Again it is said that the great purpose of foreign trade is to keep exports in excess of imports so that money may constantly increase in amount. The ideal of such theorists is an impossible condition where the country would constantly sell and never buy. In the commercial view the sole object of foreign trade is to afford a profit to the merchants, regardless of the welfare of the ma.s.s of the citizens.
[Sidenote: The real advantages of foreign trade]
The main advantage of foreign trade is the same as that of any other exchange. It is hardly necessary to review the explanation here: the increased efficiency of labor when it is applied in the way for which each country is best fitted; the liberation of productive forces for the best uses; the development of special branches of industry with increasing returns; the larger scale production with resulting greater use of machinery and with increased chance of invention; the destruction of local monopolies.
The moral and intellectual gains of foreign commerce were formerly much emphasized. Commerce is an agent of progress; it stimulates the arts and sciences; it creates bonds of common interest; it gives an understanding of foreign peoples and an appreciation of their merits; it raises a commercial and moral barrier to war; and it furthers the ideal of a world federation, the brotherhood of man.
[Sidenote: Conflict between general and special interests]
[Sidenote: Prevalence of protective tariffs]
2. _Free foreign trade thus has in its favor the presumption of advantage to the citizens; but various interests may be adversely affected._ The general att.i.tude of economic students for a century and a half has been favorable to a large measure of freedom in foreign trade.
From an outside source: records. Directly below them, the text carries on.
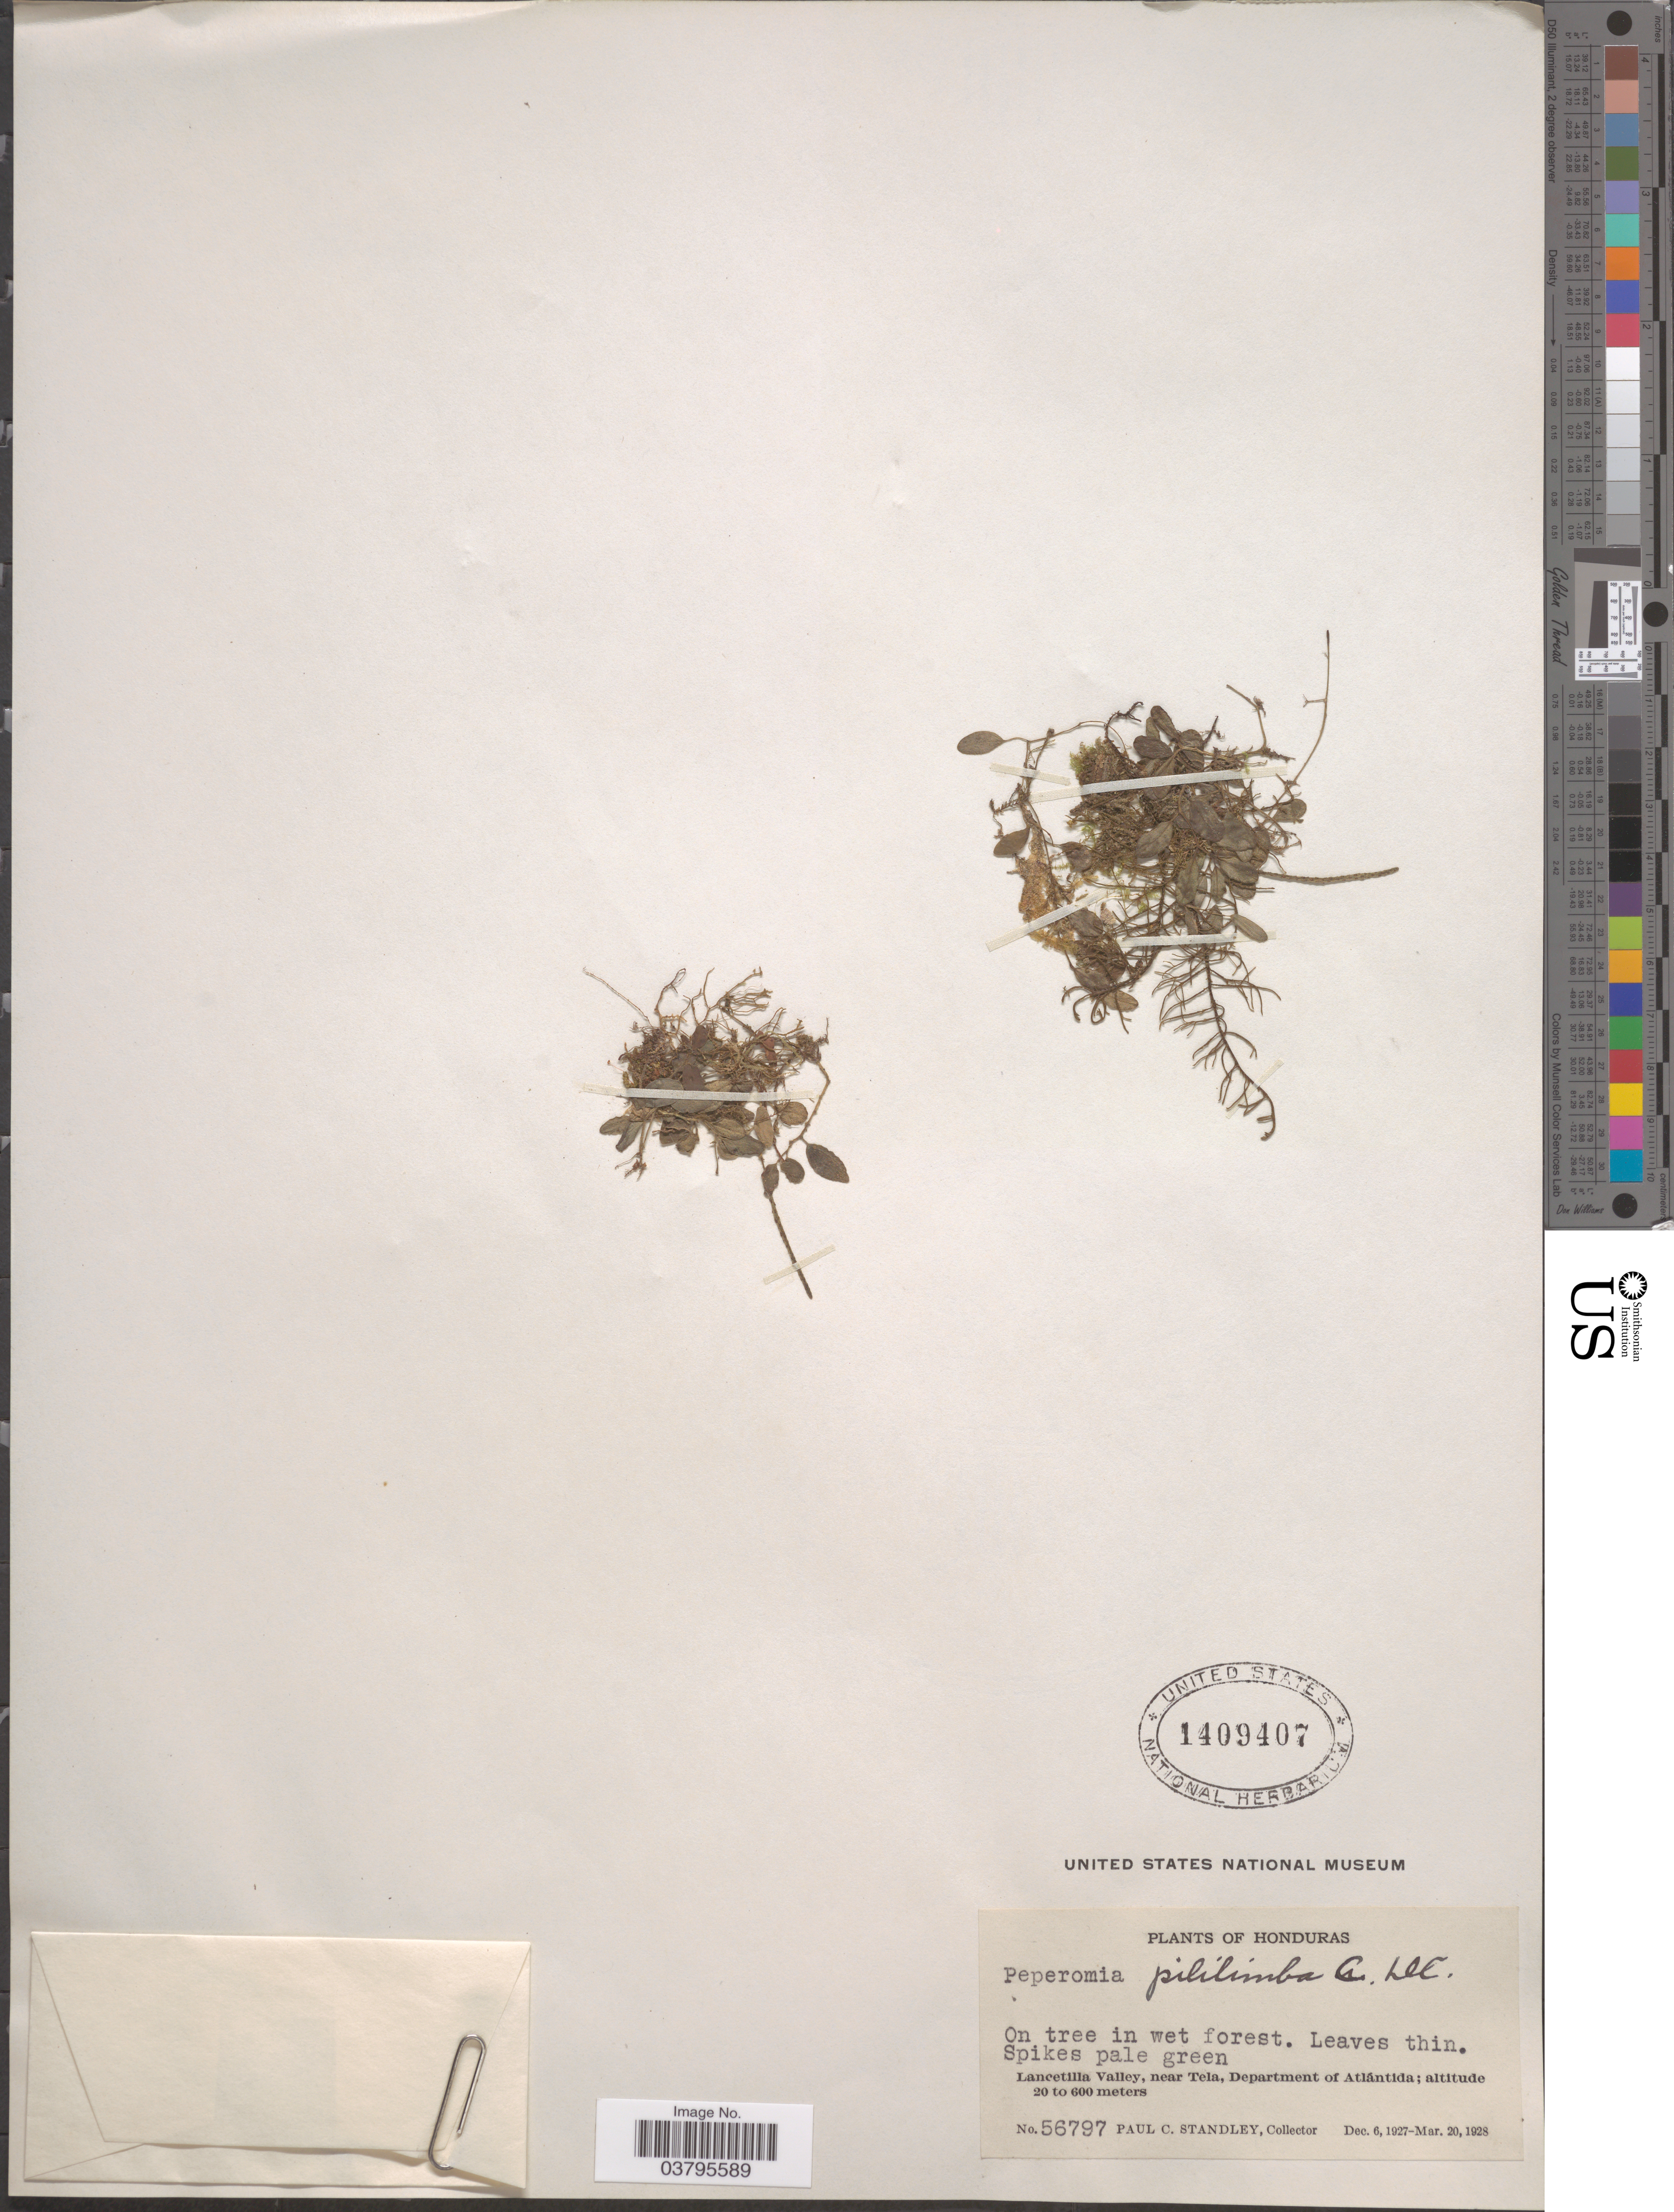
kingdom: Plantae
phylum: Tracheophyta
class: Magnoliopsida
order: Piperales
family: Piperaceae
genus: Peperomia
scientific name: Peperomia pililimba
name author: C. DC.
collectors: P. C. Standley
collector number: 56797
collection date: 1927-12-06/1928-03-20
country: Honduras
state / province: Atlantida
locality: Lancetilla Valley, near Tela, Department of Atlántida.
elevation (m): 20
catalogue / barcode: US 1409407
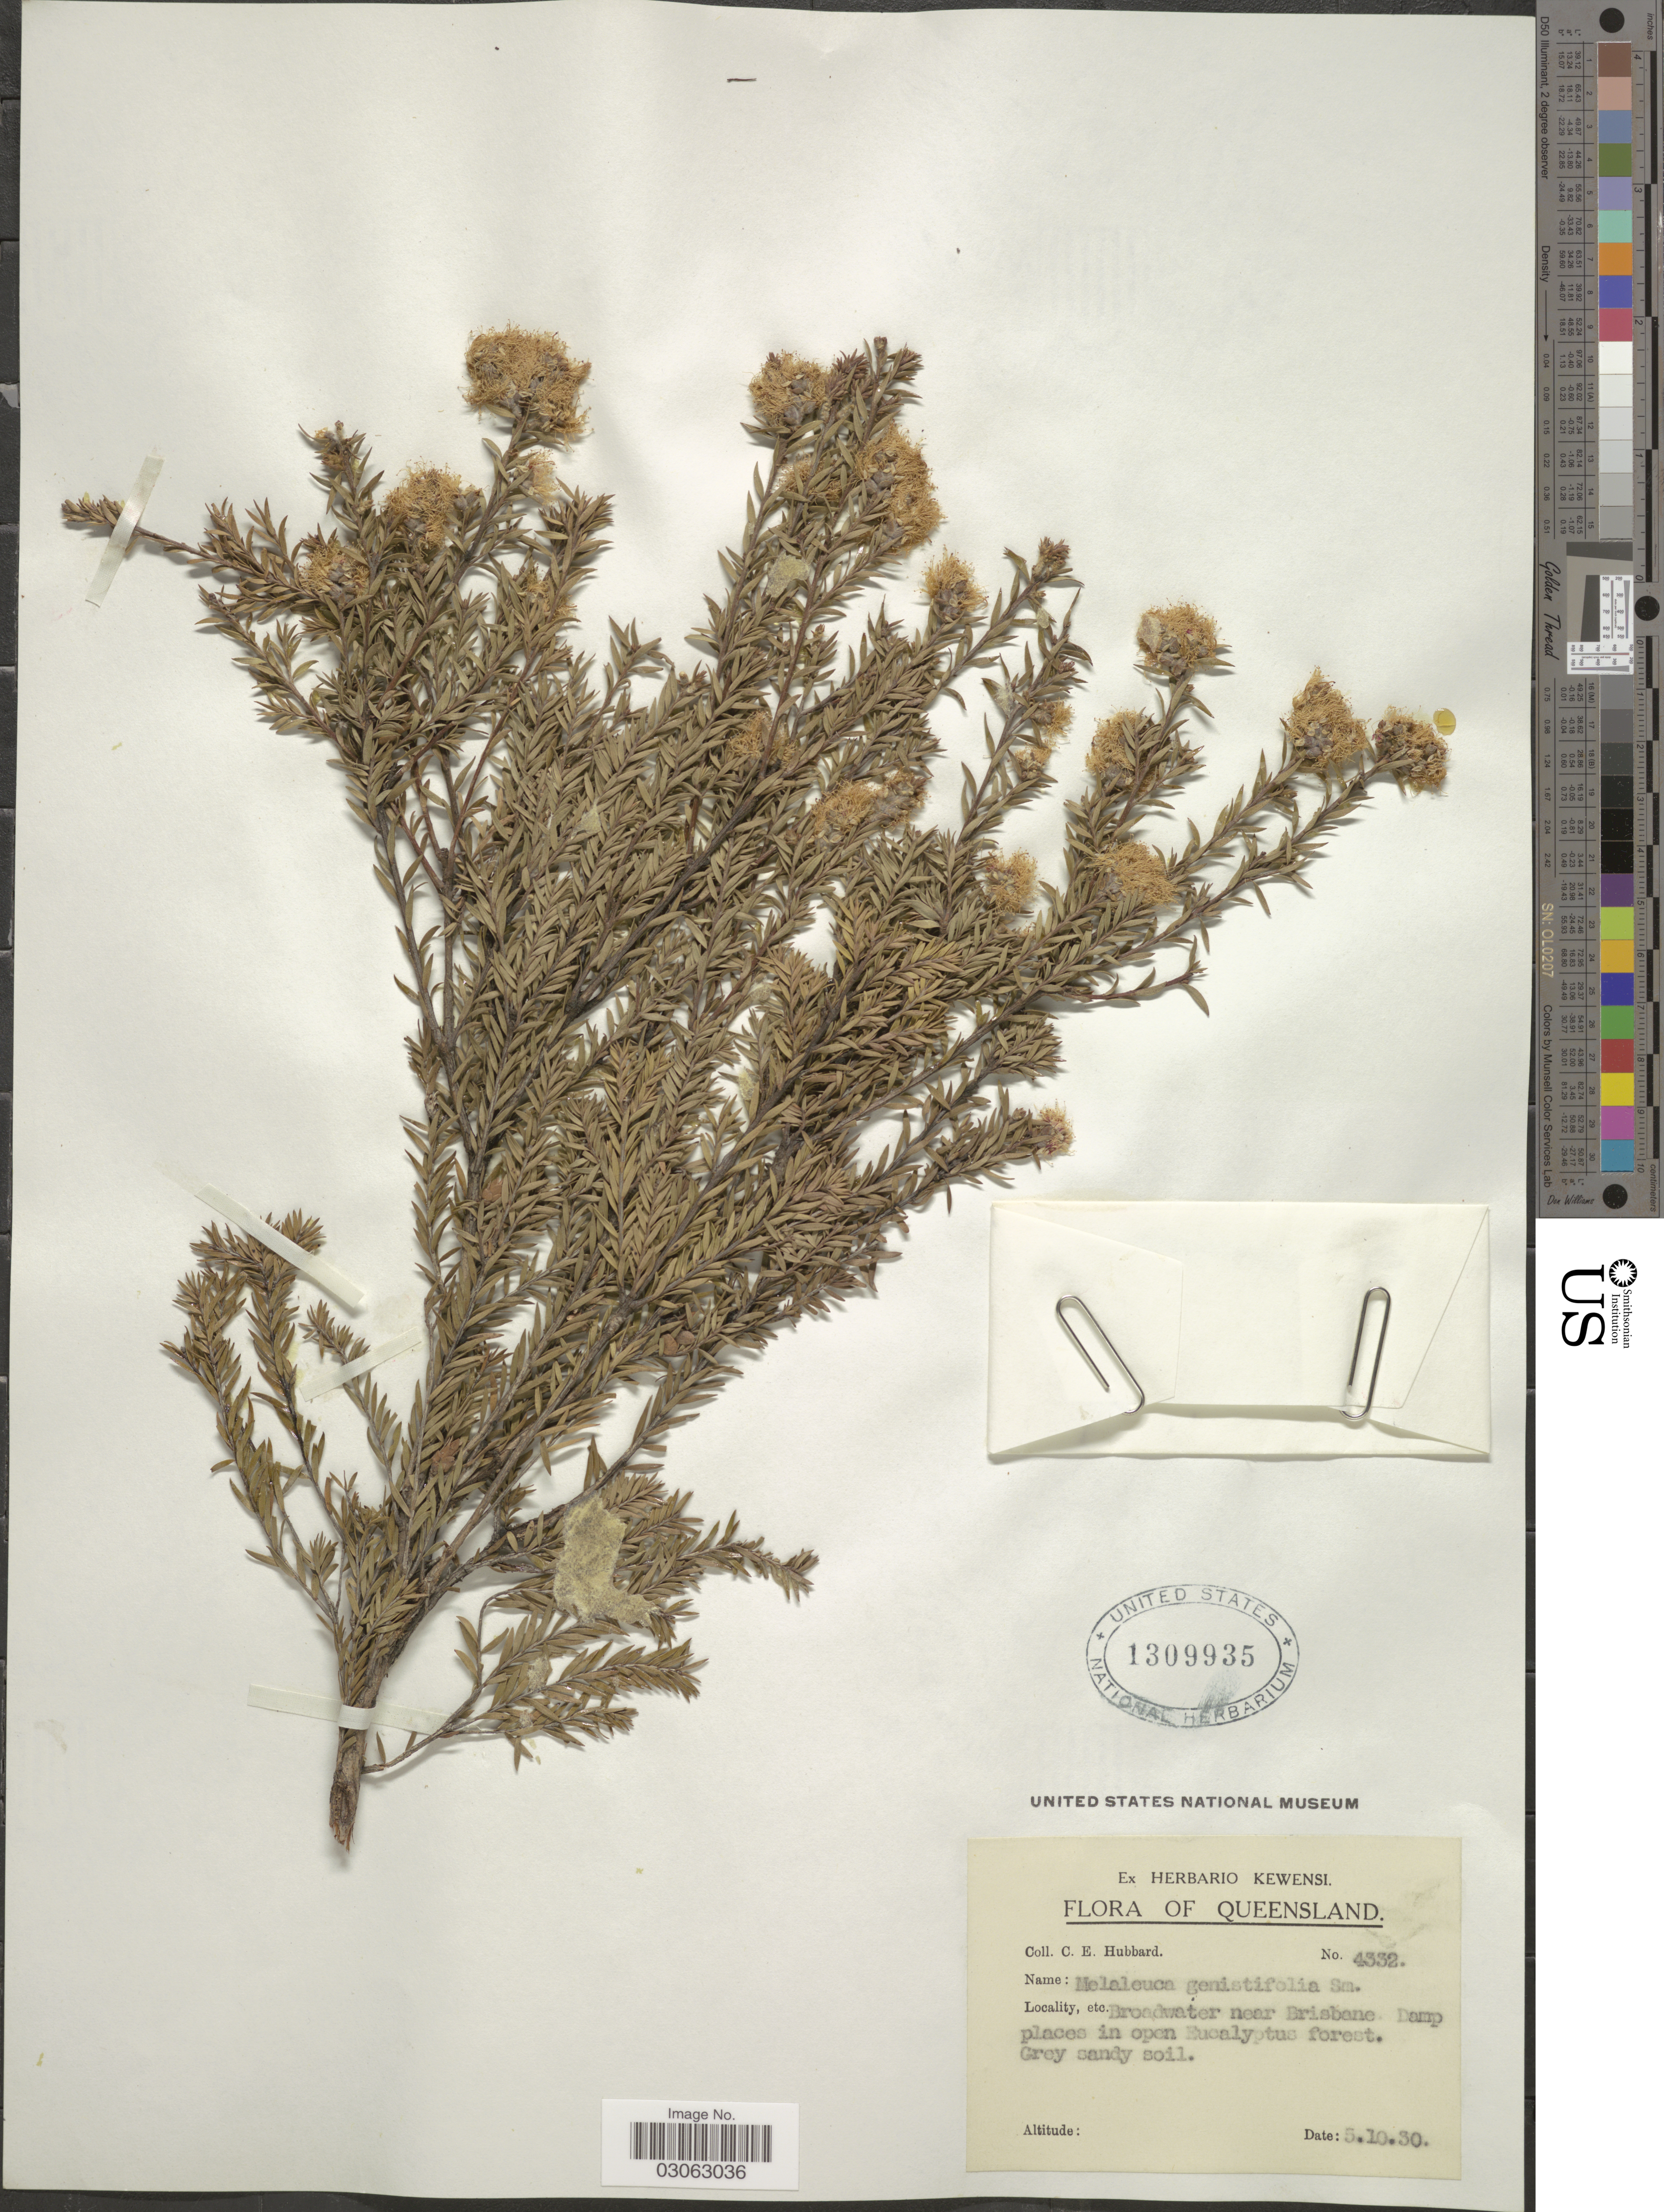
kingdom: Plantae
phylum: Tracheophyta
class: Magnoliopsida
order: Myrtales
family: Myrtaceae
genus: Melaleuca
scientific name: Melaleuca decora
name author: (Salisb.) Britten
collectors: C. E. Hubbard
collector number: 4332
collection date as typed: Transcribed d/m/y: 5/10/30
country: Australia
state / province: Queensland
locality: Broadwater near Brisbane.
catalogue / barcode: US 1309935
But the actual practice of nations is opposed to the principles laid down by the philosophers and accepted by nearly all serious students of the question. Germany adopted very restrictive measures under Bismarck in 1879 and by a recent law has discouraged trade still further. France, Italy, and other smaller nations of Europe have strong protective tariffs. The United States has followed a restrictive policy for the last century almost unvaryingly. The explanation of this contradiction is not entirely simple. Free trade is not the most desirable thing for every one. Great interests are affected by foreign trade and certain of these interests are able to dominate legislation. The general proposition of free trade between nations, as advocated by most economists since Adam Smith, is rejected by a majority of the people, by the politicians, and by the legislators.
CHAPTER 51
THE PROTECTIVE TARIFF
-- I. THE NATURE AND CLAIMS OF PROTECTION
[Sidenote: Nature of a tariff for revenue]
1. _A protective tariff is a schedule of import duties so arranged as to give appreciably more favorable conditions to some domestic industries than they would enjoy with free trade._ Tariff duties were first laid to get revenues for the government. The first effect of the tariff is the same as that of any tax that enters as a new factor into enterpriser's cost--the domestic price of the taxed article tends to rise. Other results then follow. If the article cannot be produced within the country (as oranges, spices, and coffee, in England, Norway, and Sweden), its consumption is reduced. The lessening of demand may affect somewhat the price in the producing country and may compel the foreign producers to sell each unit for less than before. As such a tariff does not increase home production, it is for revenue, not for protection.